Reproduce every line of the records below word for word, omitting the pictures.

● Data lines:
++++
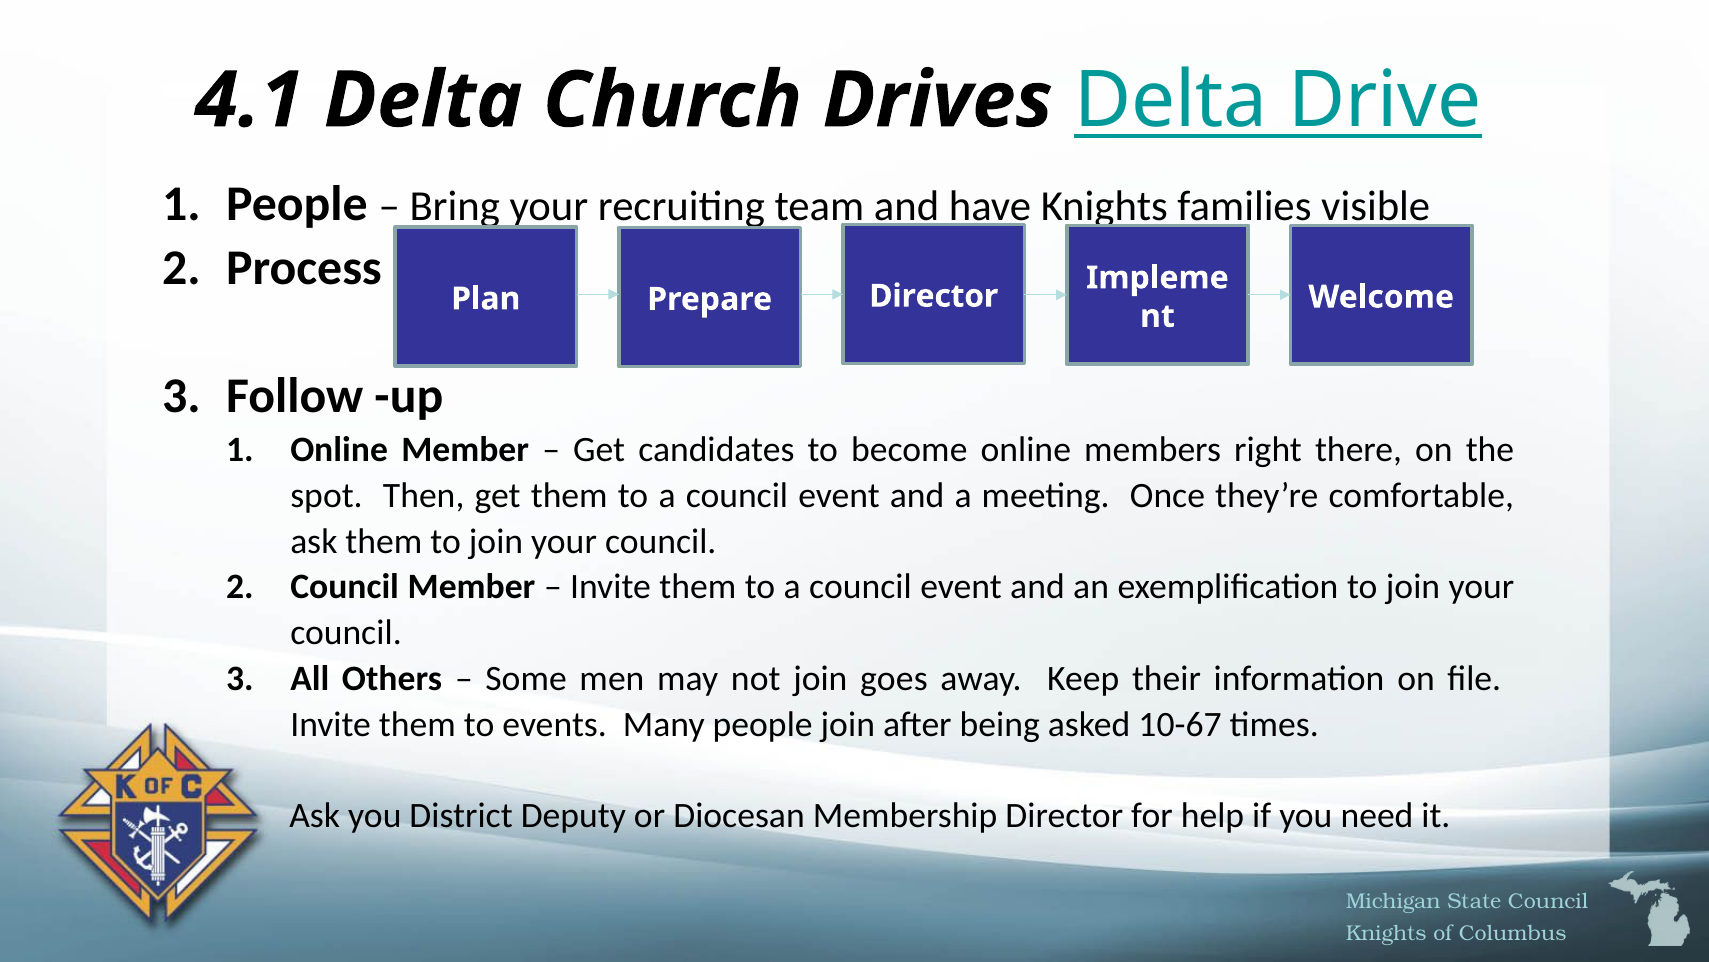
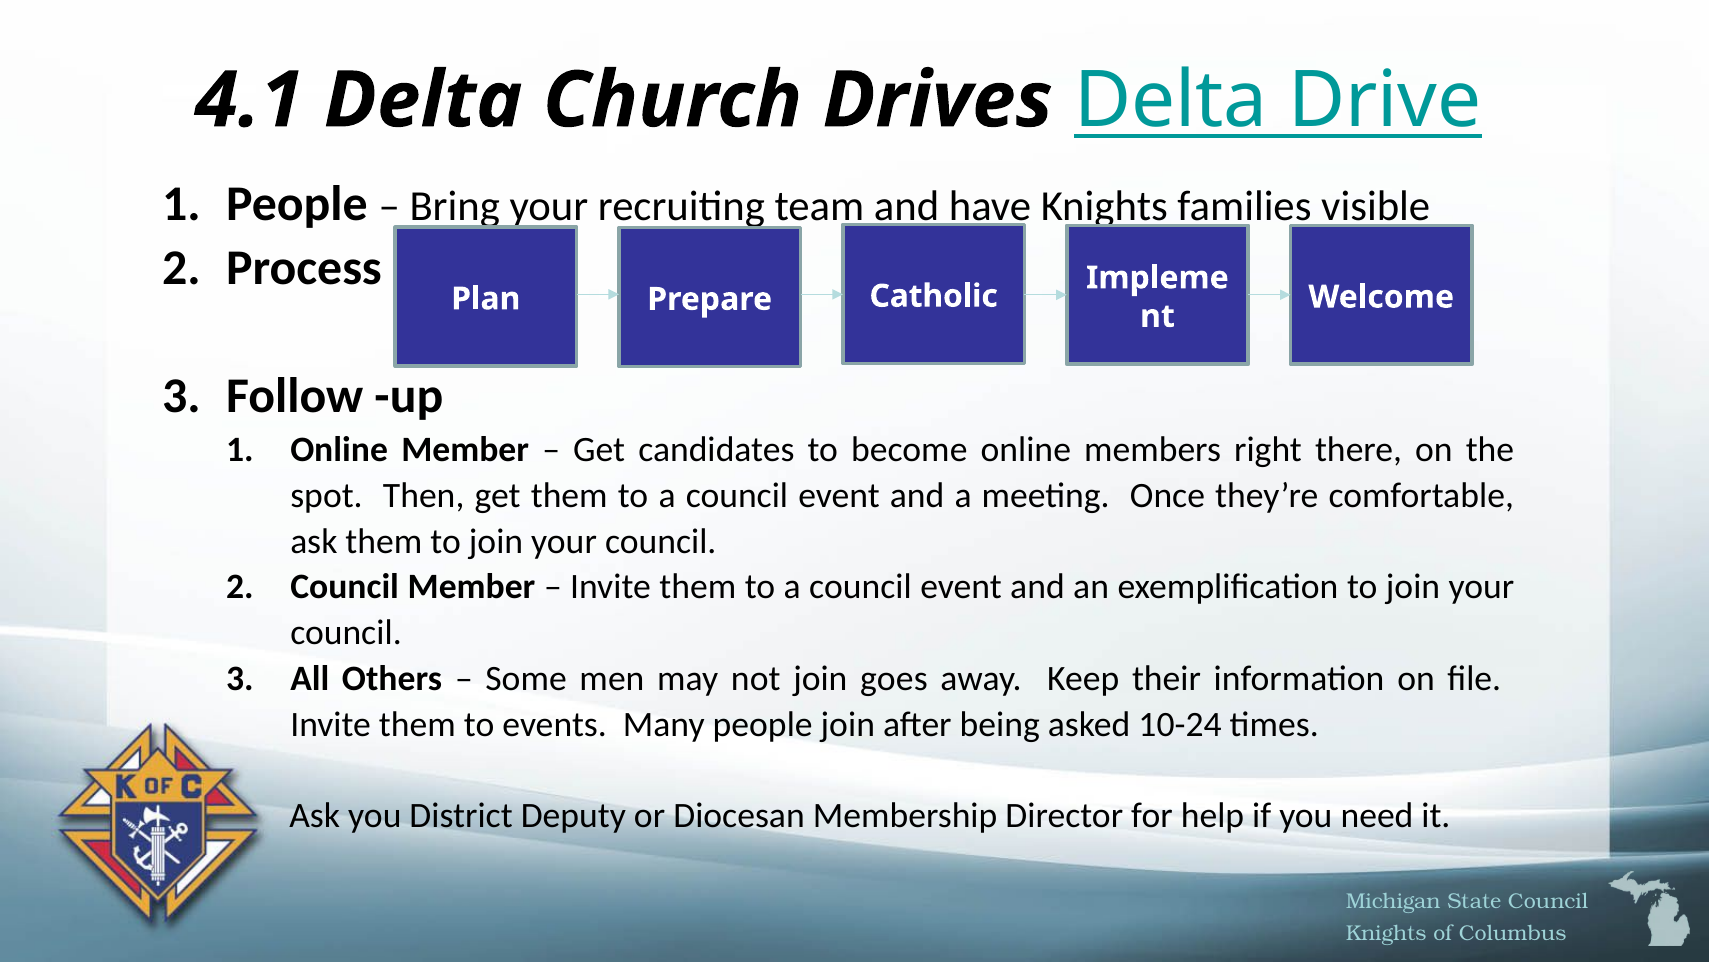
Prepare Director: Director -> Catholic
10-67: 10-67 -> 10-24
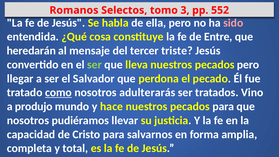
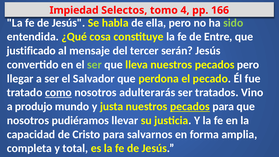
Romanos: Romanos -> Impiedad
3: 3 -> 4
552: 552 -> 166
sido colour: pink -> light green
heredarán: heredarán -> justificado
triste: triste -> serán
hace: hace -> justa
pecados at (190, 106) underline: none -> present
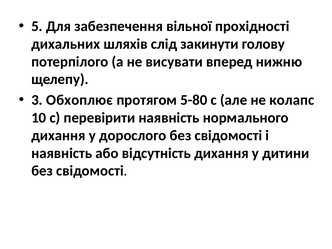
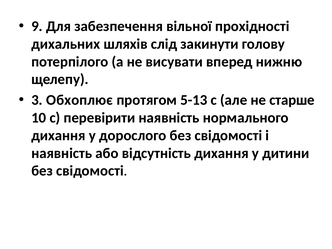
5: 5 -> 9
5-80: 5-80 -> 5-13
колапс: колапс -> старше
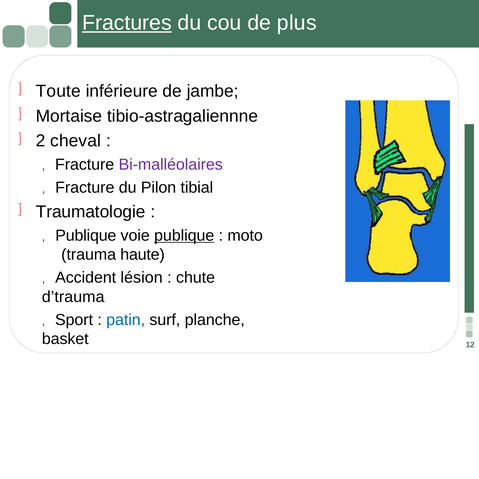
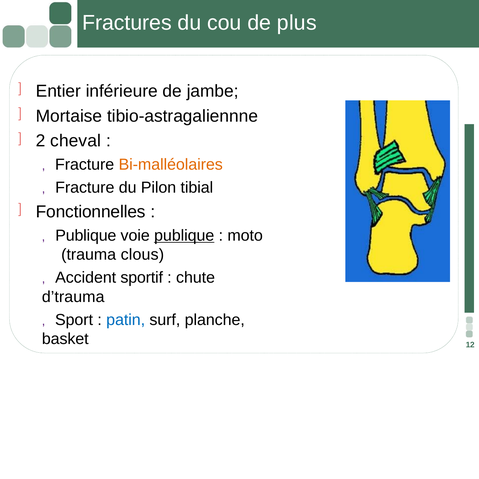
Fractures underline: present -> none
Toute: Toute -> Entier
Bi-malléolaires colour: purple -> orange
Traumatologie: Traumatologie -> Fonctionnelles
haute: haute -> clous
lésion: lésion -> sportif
++++
● Answer in full:
Prepare Director: Director -> Catholic
10-67: 10-67 -> 10-24
Romanos: Romanos -> Impiedad
3: 3 -> 4
552: 552 -> 166
sido colour: pink -> light green
heredarán: heredarán -> justificado
triste: triste -> serán
hace: hace -> justa
pecados at (190, 106) underline: none -> present
5: 5 -> 9
5-80: 5-80 -> 5-13
колапс: колапс -> старше
Fractures underline: present -> none
Toute: Toute -> Entier
Bi-malléolaires colour: purple -> orange
Traumatologie: Traumatologie -> Fonctionnelles
haute: haute -> clous
lésion: lésion -> sportif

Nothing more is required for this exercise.